Medical research jobs involve completing research using different methods of biomedical research and development to possibly find a way to improve human health. Advancing knowledge of life processes can result in the advances the diagnosis, treatment, and prevention of many diseases. This could potentially lead to the creation new vaccines, drugs, and treatment procedures for medical conditions.

Medical research work requires at least a bachelor's degree in a biological science. Coursework will include chemistry, biology, mathematics, engineering, physics, and computer science. Once completed with their undergrad, a specialty is selected for their advanced degree such as bioinformatics, cytology, genomics, or pathology. The minimum advanced degree for a medical research job is a master's degree from a school of public health. Some jobs may call for a Ph.D or medical degree depending on the tasks and responsibilities for the position. For positions that involve administering drugs, employees must be licensed physicians having graduated from an accredited medical school, passed a licensing examination, and finished 1 to 7 years of graduate medical education.
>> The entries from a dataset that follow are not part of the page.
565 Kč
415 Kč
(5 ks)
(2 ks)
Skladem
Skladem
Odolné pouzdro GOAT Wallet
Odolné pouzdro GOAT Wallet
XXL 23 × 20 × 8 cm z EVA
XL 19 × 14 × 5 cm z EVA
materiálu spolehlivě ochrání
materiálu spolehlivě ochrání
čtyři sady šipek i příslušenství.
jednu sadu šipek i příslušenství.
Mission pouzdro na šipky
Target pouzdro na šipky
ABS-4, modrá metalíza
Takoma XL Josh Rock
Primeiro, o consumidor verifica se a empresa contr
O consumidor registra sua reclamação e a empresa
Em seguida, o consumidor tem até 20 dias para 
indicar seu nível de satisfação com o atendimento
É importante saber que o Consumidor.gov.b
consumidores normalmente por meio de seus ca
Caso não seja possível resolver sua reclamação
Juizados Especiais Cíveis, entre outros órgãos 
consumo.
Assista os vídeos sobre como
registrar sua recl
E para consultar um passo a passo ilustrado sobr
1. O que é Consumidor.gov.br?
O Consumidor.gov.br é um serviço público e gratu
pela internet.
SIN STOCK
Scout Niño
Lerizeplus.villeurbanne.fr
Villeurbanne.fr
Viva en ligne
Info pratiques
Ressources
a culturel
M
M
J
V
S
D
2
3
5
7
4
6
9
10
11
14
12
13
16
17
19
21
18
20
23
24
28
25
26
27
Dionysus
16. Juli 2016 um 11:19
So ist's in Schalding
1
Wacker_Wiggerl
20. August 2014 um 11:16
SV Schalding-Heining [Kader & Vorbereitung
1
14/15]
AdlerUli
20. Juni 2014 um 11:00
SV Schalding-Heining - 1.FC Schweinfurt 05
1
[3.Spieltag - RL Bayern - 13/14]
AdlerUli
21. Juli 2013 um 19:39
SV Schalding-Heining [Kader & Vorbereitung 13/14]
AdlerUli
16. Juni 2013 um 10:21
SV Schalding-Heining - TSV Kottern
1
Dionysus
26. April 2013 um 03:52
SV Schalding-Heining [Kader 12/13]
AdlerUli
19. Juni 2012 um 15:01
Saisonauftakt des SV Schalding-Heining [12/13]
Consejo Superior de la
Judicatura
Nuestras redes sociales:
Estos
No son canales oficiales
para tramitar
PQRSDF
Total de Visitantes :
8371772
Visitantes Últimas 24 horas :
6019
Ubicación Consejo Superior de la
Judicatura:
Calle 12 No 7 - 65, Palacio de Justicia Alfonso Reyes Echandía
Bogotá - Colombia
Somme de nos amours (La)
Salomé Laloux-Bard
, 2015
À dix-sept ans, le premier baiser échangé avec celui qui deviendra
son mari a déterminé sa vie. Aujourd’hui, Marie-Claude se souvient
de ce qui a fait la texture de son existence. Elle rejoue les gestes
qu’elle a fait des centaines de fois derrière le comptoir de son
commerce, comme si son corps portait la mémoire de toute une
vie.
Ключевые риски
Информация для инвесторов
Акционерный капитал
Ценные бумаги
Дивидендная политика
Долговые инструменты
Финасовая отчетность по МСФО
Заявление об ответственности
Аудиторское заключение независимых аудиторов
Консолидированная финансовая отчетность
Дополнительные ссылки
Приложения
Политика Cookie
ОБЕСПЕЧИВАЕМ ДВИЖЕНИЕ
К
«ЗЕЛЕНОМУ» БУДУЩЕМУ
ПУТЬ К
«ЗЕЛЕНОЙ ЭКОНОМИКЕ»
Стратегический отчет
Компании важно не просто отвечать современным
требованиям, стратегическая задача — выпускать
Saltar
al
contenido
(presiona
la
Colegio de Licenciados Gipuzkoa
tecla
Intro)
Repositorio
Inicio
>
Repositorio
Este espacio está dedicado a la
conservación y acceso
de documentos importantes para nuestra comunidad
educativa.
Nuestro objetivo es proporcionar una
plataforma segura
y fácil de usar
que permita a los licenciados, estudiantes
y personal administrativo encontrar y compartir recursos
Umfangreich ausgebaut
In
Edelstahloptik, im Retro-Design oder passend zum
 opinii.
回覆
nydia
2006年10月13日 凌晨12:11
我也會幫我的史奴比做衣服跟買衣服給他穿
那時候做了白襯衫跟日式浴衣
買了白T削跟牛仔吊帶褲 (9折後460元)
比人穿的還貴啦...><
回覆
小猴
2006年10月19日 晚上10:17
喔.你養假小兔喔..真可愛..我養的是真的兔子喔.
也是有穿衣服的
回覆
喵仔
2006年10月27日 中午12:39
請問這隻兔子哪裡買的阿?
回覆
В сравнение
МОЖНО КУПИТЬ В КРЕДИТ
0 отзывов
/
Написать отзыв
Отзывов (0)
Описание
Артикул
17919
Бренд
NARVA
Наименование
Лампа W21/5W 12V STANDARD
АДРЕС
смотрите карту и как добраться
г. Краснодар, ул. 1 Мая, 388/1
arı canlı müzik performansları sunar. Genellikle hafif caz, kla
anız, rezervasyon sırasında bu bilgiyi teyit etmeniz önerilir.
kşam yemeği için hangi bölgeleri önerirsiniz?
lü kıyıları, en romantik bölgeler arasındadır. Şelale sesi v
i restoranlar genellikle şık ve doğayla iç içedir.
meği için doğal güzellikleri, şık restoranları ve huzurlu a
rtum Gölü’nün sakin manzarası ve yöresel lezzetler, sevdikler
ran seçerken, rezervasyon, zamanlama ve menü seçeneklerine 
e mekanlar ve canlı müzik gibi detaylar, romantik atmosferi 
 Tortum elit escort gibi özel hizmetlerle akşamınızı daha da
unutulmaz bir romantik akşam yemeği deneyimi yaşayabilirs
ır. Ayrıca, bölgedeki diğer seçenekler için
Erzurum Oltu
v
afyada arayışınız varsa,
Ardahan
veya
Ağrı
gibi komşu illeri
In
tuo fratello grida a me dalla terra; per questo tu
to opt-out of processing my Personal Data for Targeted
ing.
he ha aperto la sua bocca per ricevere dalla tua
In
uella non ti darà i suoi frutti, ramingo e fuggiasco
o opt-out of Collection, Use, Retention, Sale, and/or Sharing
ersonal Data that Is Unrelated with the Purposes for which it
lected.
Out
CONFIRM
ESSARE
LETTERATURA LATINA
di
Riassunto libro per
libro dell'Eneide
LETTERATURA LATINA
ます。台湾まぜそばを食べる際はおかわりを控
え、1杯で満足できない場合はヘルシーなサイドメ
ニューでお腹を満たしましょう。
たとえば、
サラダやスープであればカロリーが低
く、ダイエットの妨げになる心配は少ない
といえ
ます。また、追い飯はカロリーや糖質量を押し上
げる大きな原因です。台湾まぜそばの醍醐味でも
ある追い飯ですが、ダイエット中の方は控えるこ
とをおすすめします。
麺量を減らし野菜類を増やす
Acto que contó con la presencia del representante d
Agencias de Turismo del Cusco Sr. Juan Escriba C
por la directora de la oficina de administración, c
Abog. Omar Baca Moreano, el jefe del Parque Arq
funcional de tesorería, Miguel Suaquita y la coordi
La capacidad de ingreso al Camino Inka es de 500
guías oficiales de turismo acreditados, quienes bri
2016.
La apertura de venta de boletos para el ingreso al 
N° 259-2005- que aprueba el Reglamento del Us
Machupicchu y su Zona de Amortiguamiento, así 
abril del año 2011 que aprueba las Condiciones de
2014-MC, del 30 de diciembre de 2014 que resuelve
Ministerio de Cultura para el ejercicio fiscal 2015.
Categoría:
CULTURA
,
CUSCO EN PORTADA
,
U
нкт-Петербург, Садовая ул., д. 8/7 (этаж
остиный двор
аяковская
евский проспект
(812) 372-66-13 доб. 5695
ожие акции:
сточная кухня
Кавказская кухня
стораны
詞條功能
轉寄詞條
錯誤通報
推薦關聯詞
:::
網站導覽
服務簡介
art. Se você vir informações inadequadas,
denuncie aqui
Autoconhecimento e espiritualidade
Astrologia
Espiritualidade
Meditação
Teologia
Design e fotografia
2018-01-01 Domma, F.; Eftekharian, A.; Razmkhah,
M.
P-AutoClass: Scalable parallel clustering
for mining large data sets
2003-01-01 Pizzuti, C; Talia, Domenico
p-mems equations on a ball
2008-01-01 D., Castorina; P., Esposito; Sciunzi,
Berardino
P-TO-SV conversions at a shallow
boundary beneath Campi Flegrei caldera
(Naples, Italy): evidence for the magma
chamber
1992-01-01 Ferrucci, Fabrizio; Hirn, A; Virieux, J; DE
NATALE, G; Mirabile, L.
Medical scientists had 92,000 jobs in 2006, with the majority employed in colleges and universities. According to the Bureau of Labor Statistics, medical research employment is projected to grow by 20 percent during the 2006 to 2016 period. This rate will be faster than the national employment average for all occupations and be due to Federal Government grants, expansions in research for particular health conditions, and workers transferring to other professions. Individuals looking for medical research jobs will face sizable competition although they will experience a significant amount of medical research career opportunities.